Precise day-ahead forecasts for electricity prices are crucial to ensure efficient portfolio management, support strategic decision-making for power plant operations, enable efficient battery storage optimization, and facilitate demand response planning. However, developing an accurate prediction model is highly challenging in an uncertain and volatile market environment.

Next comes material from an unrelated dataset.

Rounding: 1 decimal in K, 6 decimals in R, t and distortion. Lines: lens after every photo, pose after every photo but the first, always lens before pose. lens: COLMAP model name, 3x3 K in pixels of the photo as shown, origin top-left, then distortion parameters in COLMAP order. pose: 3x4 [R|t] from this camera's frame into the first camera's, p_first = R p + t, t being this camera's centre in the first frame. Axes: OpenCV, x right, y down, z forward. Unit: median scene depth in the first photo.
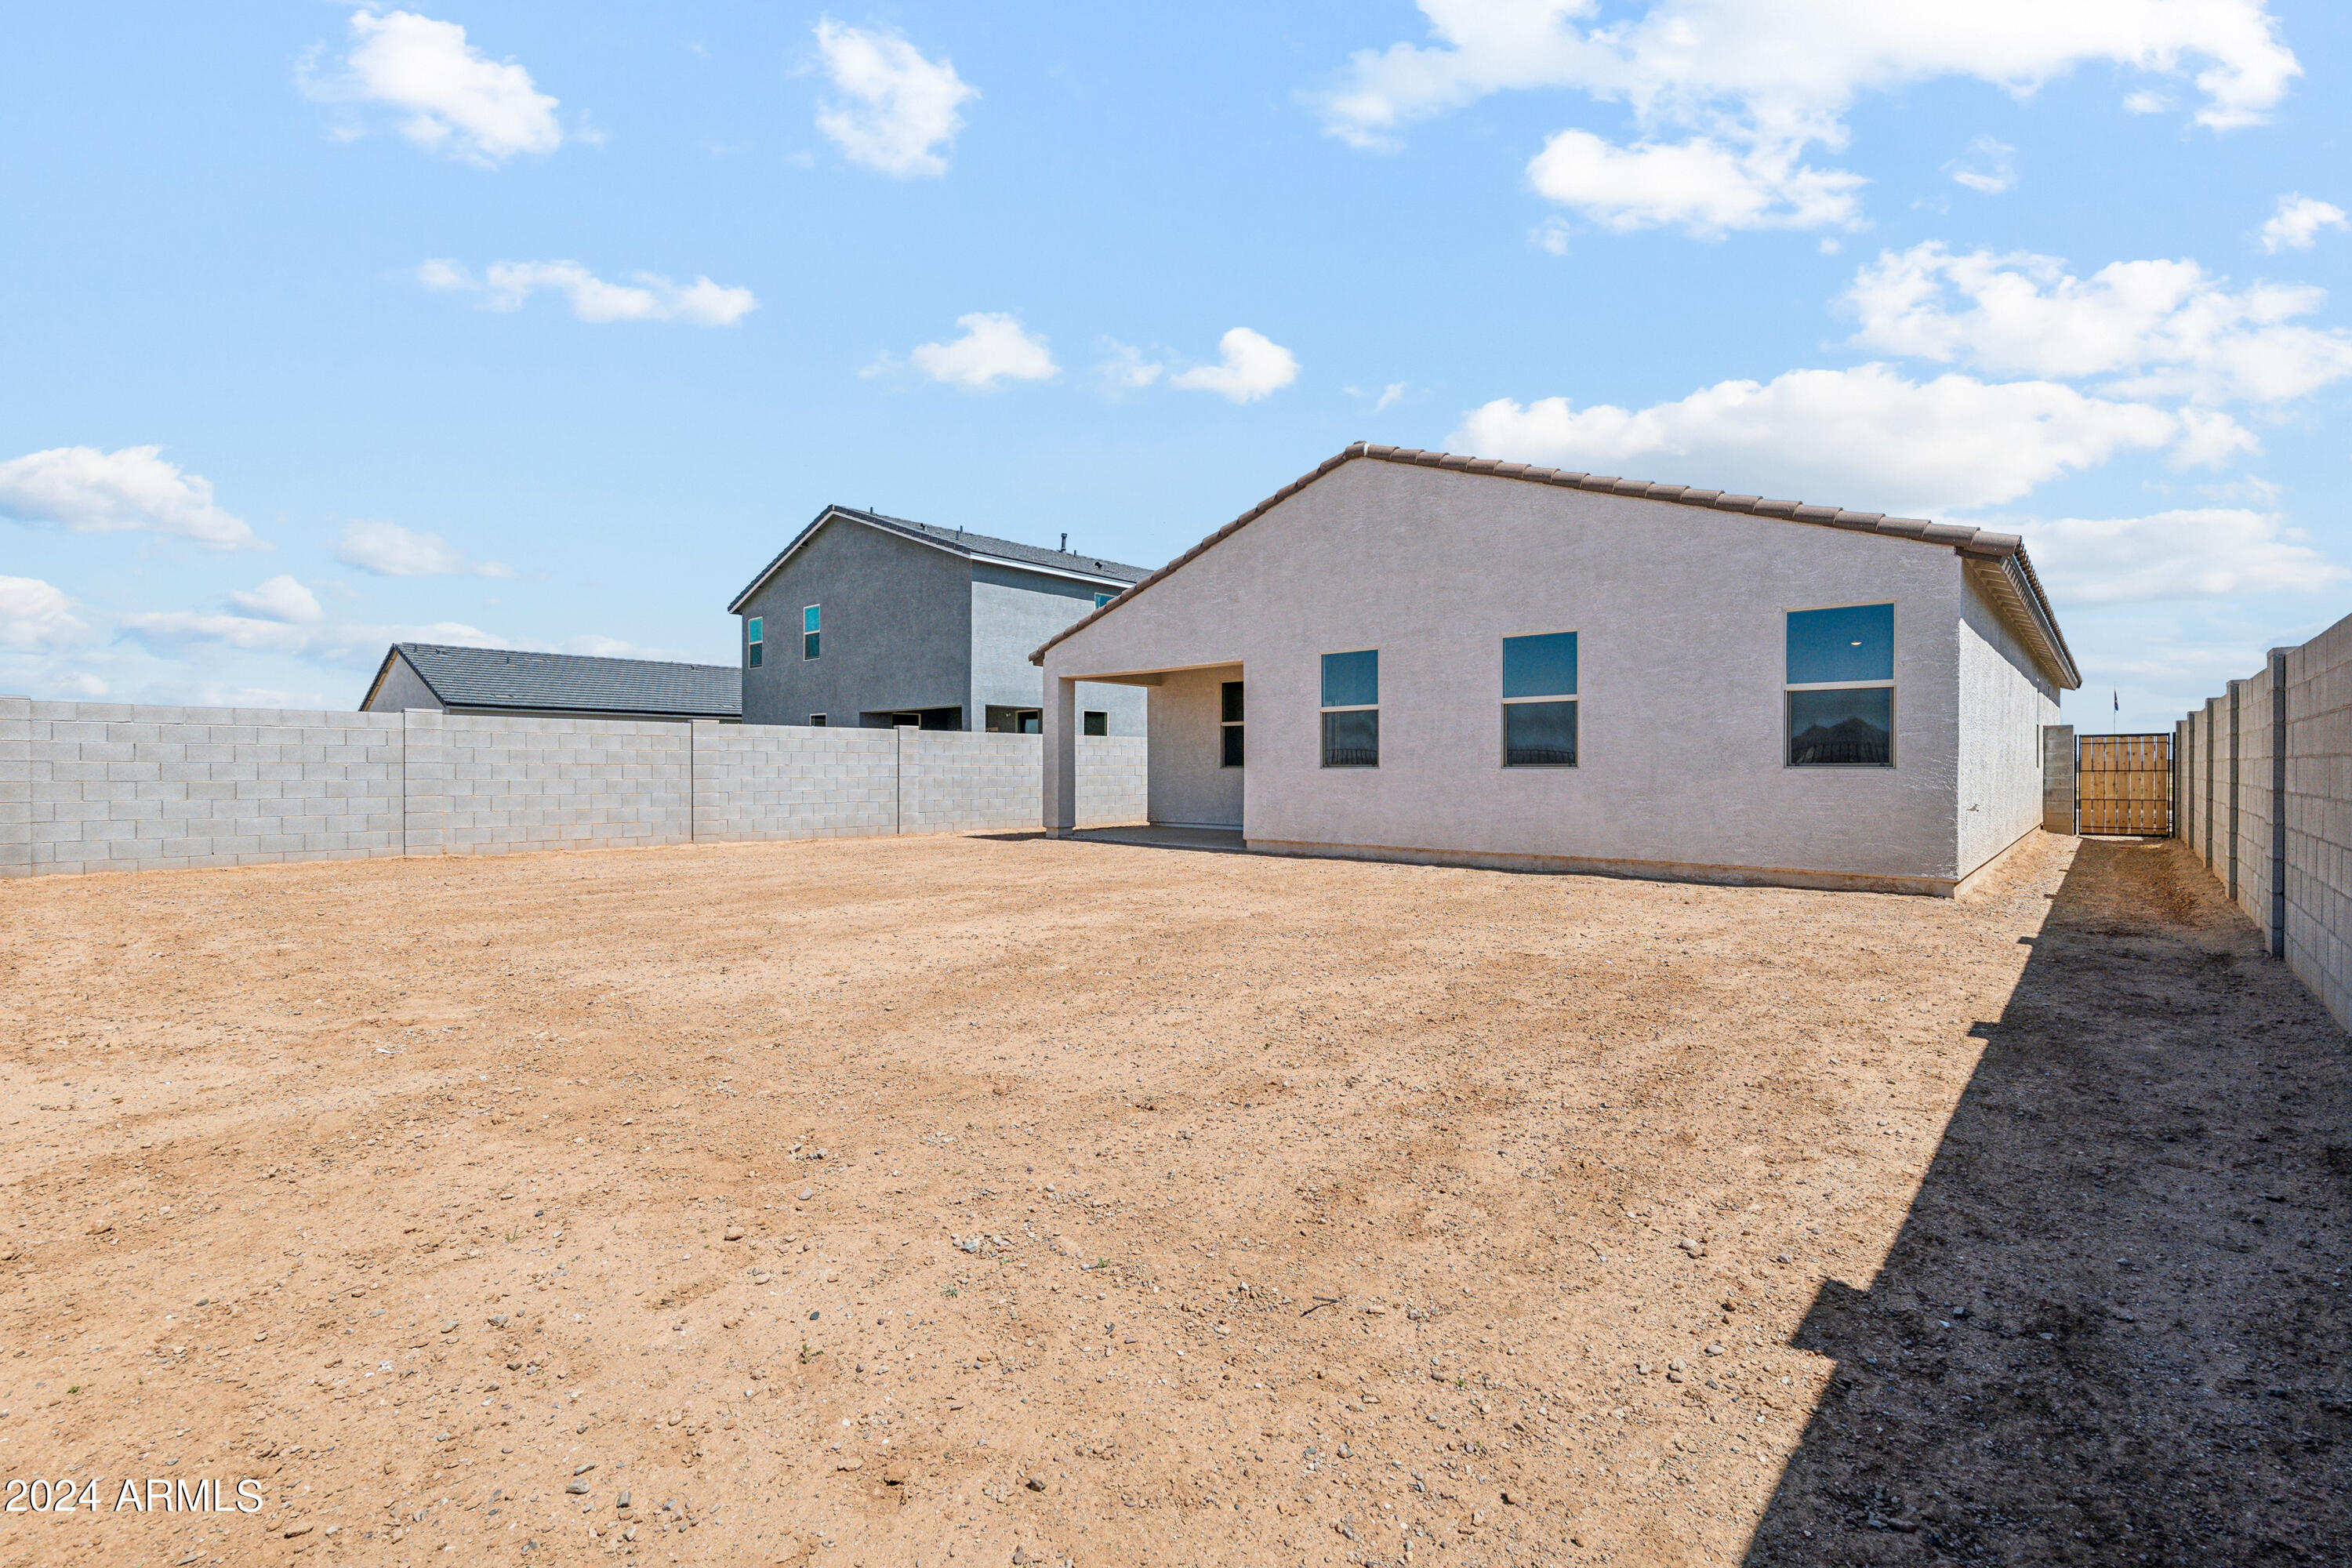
lens RADIAL K [[1017.7, 0, 1178.5], [0, 1017.7, 782.4], [0, 0, 1]] dist [0.001438, 0.000055]
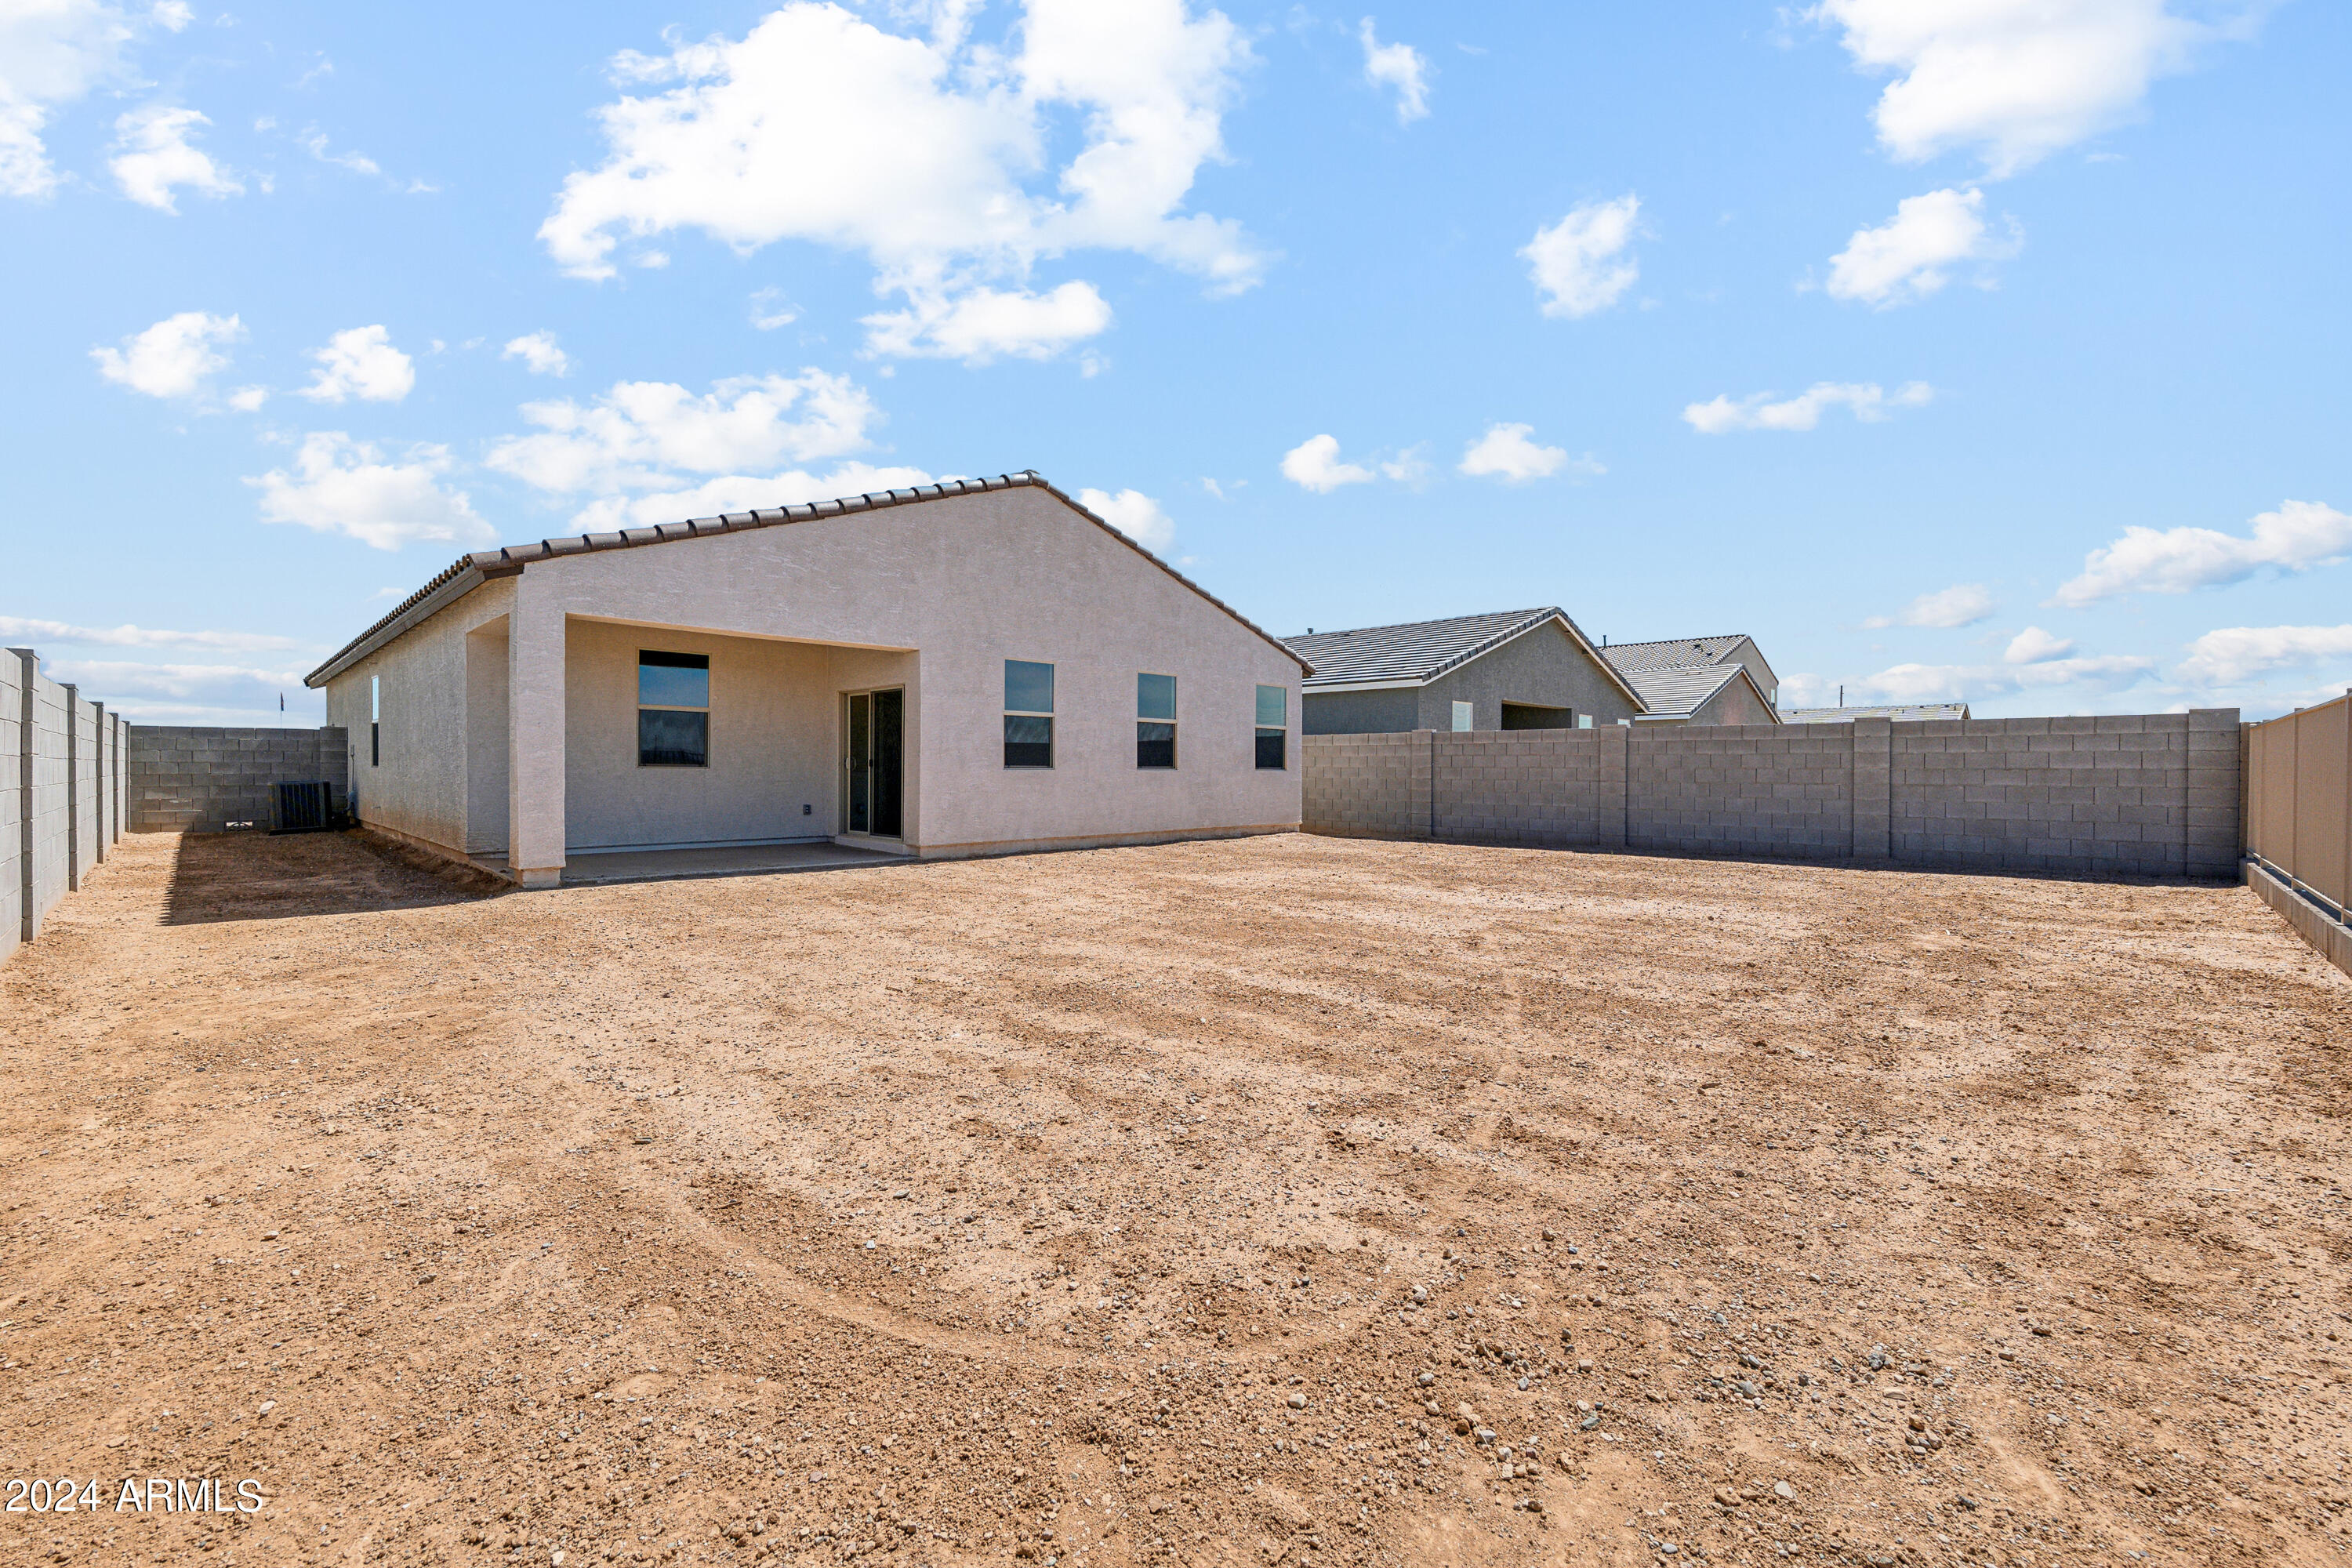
lens RADIAL K [[990.6, 0, 1168.4], [0, 990.6, 772.3], [0, 0, 1]] dist [-0.001310, -0.000060]
pose [[0.039339, -0.000682, 0.999226, -0.891818], [0.009439, 0.999955, 0.000311, -0.009377], [-0.999181, 0.009419, 0.039343, 0.821635]]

For instance, although linear models generally exhibit competitive performance in predicting electricity prices with minimal computational requirements, they fail to capture relevant nonlinear relationships. Nonlinear models, on the other hand, can improve forecasting accuracy with a surge in computational costs. We propose a novel multivariate neural network approach that combines linear and nonlinear feed-forward neural structures. Unlike previous hybrid models, our approach integrates online learning and forecast combination for efficient training and accuracy improvement. It also incorporates all relevant characteristics, particularly the fundamental relationships arising from wind and solar generation, electricity demand patterns, related energy fuel and carbon markets, in addition to autoregressive dynamics and calendar effects. Compared to the current state-of-the-art benchmark models, the proposed forecasting method significantly reduces computational cost while delivering superior forecasting accuracy (12-13% RMSE and 15-18% MAE reductions). Our results are derived from a six-year forecasting study conducted on major European electricity markets.